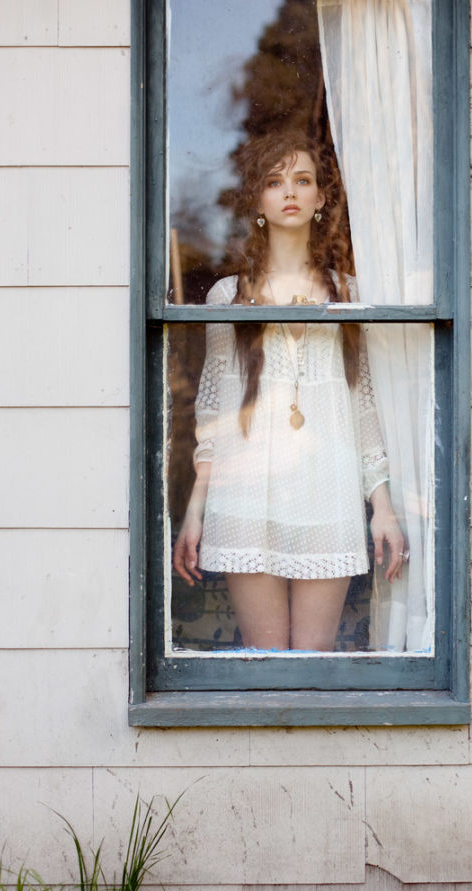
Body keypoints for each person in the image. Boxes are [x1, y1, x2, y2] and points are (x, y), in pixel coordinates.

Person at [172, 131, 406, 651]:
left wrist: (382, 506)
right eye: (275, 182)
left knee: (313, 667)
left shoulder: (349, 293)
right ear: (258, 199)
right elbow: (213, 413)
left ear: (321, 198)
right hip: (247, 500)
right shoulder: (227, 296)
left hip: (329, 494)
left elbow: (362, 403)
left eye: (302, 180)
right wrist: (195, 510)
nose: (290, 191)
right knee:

:::::

• TASK PROMPT: Throughout the material above, find each line with "left" and return it.

• ANSWER BOX:
left wrist: (382, 506)
left knee: (313, 667)
left shoulder: (349, 293)
left ear: (321, 198)
left hip: (329, 494)
left elbow: (362, 403)
left eye: (302, 180)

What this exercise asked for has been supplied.